Does the string of prime numbers contain all natural numbers?

Question

Does the string of prime numbers $$2357111317\ldots$$ contain every natural number as its sub-string?

Answer 1

It follows from Dirichlet's Theorem.

If $d$ is the number we want to find, define $s=10d+1$. By definition, $\gcd(s,10)=1$ and $s$ contains the digits of $d$.

Dirichlet's Theorem's implies there's a prime of the form $p:=s+k \times 10^n$ where $10^n$ is chosen so that it has as many zeroes as digits of $s$. The digits of $d$ appear in the digits of $p$, and thus in the given string of primes.

Answer 2

If you mean "every non-negative integer", then the answer is yes.

First, it contains the integer 0 as a substring because 101 is a prime.

Next, for every integer i > 0, there is a prime that starts with the integer i: Take the known results about gaps between prime numbers, for example that there is always a prime between $n^3$ and$(n+1)^3$ for large n. There is always a large n such that both $n^3$ and$(n+1)^3$ start with the digits of i, therefore the prime between $n^3$ and$(n+1)^3$ also starts with the digits of i.

(This is true because one of i, 10i and 100i is not the cube of an integer).

Answer 3

Let $n$ be a natural number, and let $\mathcal N(n)$ be the set of natural numbers not containing $n$ as a substring when written in base 10. It is well-known that $\sum_{k\in \mathcal N(n)}\frac{1}{k}$ converges.

Let $\mathcal P$ be the set of prime numbers.
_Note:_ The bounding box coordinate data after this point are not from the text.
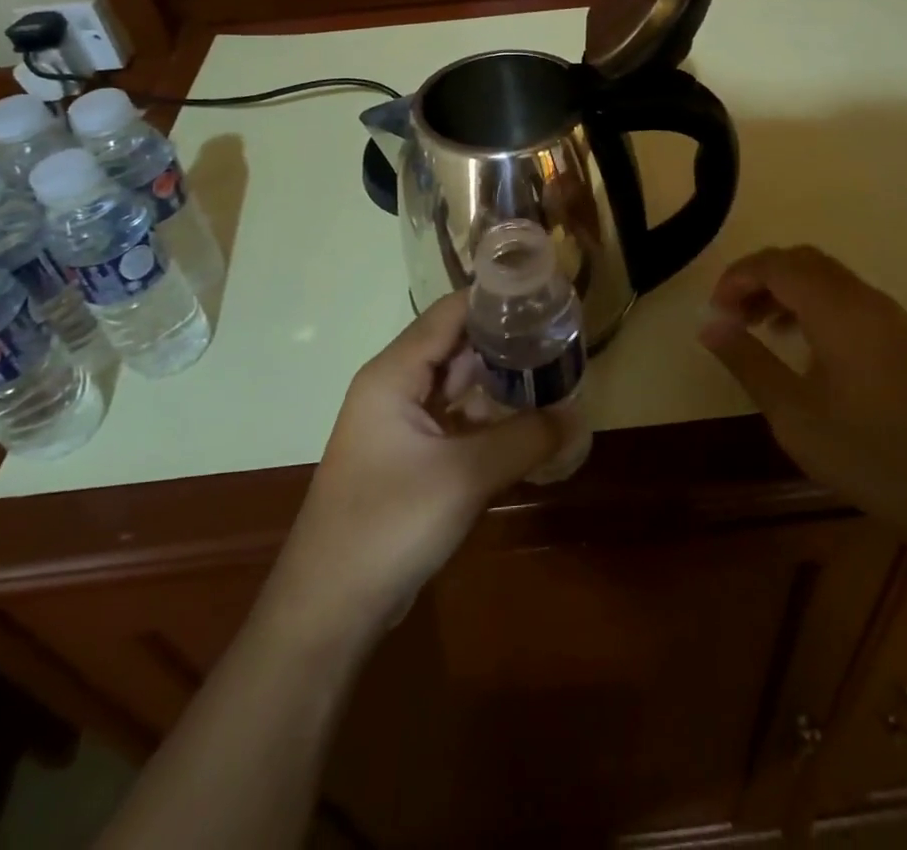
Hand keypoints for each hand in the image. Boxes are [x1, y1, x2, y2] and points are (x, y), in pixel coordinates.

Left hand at [265, 293, 563, 642]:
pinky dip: (490, 417)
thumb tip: (577, 414)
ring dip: (501, 382)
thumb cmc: (389, 525)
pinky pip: (456, 420)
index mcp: (394, 373)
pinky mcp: (410, 456)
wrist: (329, 610)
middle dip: (507, 342)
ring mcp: (401, 423)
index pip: (450, 313)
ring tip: (556, 373)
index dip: (496, 300)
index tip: (546, 297)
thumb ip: (525, 438)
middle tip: (562, 338)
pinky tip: (529, 422)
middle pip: (457, 346)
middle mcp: (395, 386)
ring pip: (459, 385)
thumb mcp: (465, 476)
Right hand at [698, 246, 906, 548]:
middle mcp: (865, 299)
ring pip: (824, 276)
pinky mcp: (897, 335)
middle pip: (801, 261)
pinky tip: (794, 340)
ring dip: (784, 288)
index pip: (777, 265)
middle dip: (758, 277)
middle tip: (729, 314)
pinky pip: (844, 296)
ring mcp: (886, 316)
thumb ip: (747, 361)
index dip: (738, 277)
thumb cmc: (866, 454)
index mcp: (839, 311)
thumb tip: (709, 325)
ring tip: (753, 325)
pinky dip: (810, 302)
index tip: (713, 311)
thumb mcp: (792, 413)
It is also well-known that $\sum_{p \in\mathcal P}\frac{1}{p}$ diverges.

Therefore it cannot be the case that $ \mathcal P\subseteq\mathcal N(n)$, and $n$ is therefore a substring of some prime (of infinitely many primes, in fact).

Answer 4

It follows from the fact that the Copeland-Erdös constant is a normal number.

For any natural number $N$ with $k$ digits, $N$ appears in the Copeland-Erdos constant with a natural density of $10^{-k}$.